Lorsque les hostilités reprirent, en 1449, l’armée de Charles VII ne connut que des victoires. Semblable à la légion romaine après Cannes, elle avait tiré parti de son effroyable défaite d’Azincourt en 1415. A Castillon, le 17 juillet 1453, Talbot s’élance à cheval à la tête de ses Anglais vers les palissades qui protègent les Français. Le vieux chef est reçu par une décharge d’artillerie tirée à bout portant. Il trouvera tout à la fois la défaite et la mort.

En quelques semaines, Bordeaux, Bayonne et La Rochelle tomberont au pouvoir du roi. Les Anglais ne conserveront que Calais. La guerre de Cent Ans prenait fin. Le canon français avait eu raison de l’archer anglais.
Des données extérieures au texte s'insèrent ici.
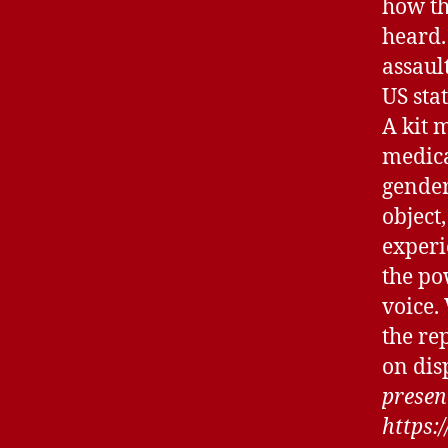
how th
heard.
assault
US sta
A kit m
medica
gender
object,
experi
the po
voice.
the re
on disp
present
https: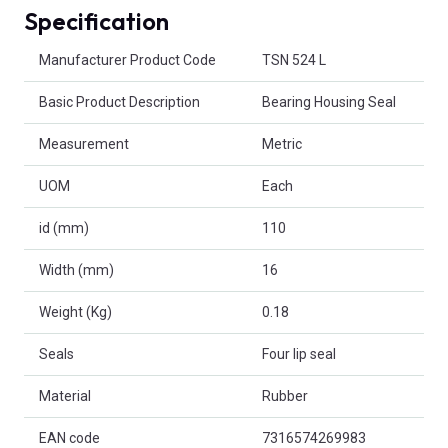
Specification
Product Attributes
Manufacturer Product Code
TSN 524 L
Basic Product Description
Bearing Housing Seal
Measurement
Metric
UOM
Each
id (mm)
110
Width (mm)
16
Weight (Kg)
0.18
Seals
Four lip seal
Material
Rubber
EAN code
7316574269983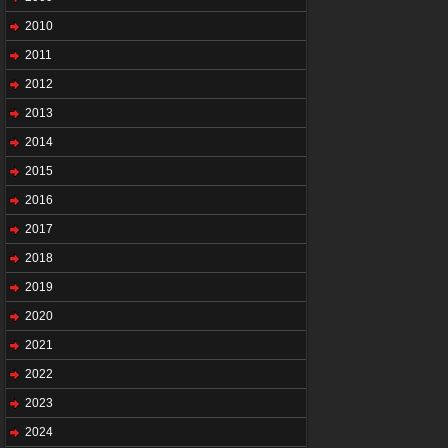
2010
2011
2012
2013
2014
2015
2016
2017
2018
2019
2020
2021
2022
2023
2024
L’esprit militaire en Suisse [4]

Cependant, l’infanterie allait trouver une parade : les piquiers suisses. Courant sus à l’ennemi et droit à ses canons, ils s’en emparent et les tournent contre lui. « Vrai gens de guerre, au dire de Blaise de Montluc, et servant comme de rempart à une armée ; mais il faut que l’argent ne manque pas et les vivres aussi ; ils ne se paient pas de paroles. » Louis XII, fatigué de payer s’apercevra que « si on n’a pas les Suisses avec soi, on les a contre soi »… Les Suisses sont formés en gros carrés pleins d’un millier d’hommes, les batailles ou bataillons. Plusieurs rangs de piquiers en constituent la face extérieure, parmi lesquels sont disposés des hallebardiers et des couleuvriniers en proportion variable. Le courage et la discipline de ces troupes garantissent une cohésion inébranlable. Elles se portent à l’attaque au pas de course et dans un silence plus impressionnant que les cris. Contre la cavalerie, elles opposent une forêt de piques longues de 18 pieds appuyées sur le sol. L’assaut irrésistible des Suisses ne sera brisé que plus tard, lorsque la rapidité et l’efficacité du feu décimeront leurs rangs compacts.
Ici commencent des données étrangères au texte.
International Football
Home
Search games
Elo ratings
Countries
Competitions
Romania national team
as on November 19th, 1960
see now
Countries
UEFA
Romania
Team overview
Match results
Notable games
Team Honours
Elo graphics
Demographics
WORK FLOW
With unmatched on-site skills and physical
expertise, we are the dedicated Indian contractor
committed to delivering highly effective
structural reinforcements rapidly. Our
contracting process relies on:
L’esprit militaire en Suisse [4]

Louis XI prendra des contingents suisses à son service, et confiera à Guillaume de Diesbach le soin d’organiser et d’instruire sa propre infanterie en 1480. vingt mille hommes seront ainsi réunis à Pont-de-L’arche, en Normandie. Après deux ans, les bataillons français sont répartis dans des garnisons d’Artois et de Picardie. Ils sont appelés Bandes de Picardie, et reçoivent le drapeau rouge frappé d’une croix blanche. Ils formèrent la première infanterie française régulière et permanente.

Les Suisses ne sont pas pour autant invincibles. François Ier en fait la démonstration à Marignan.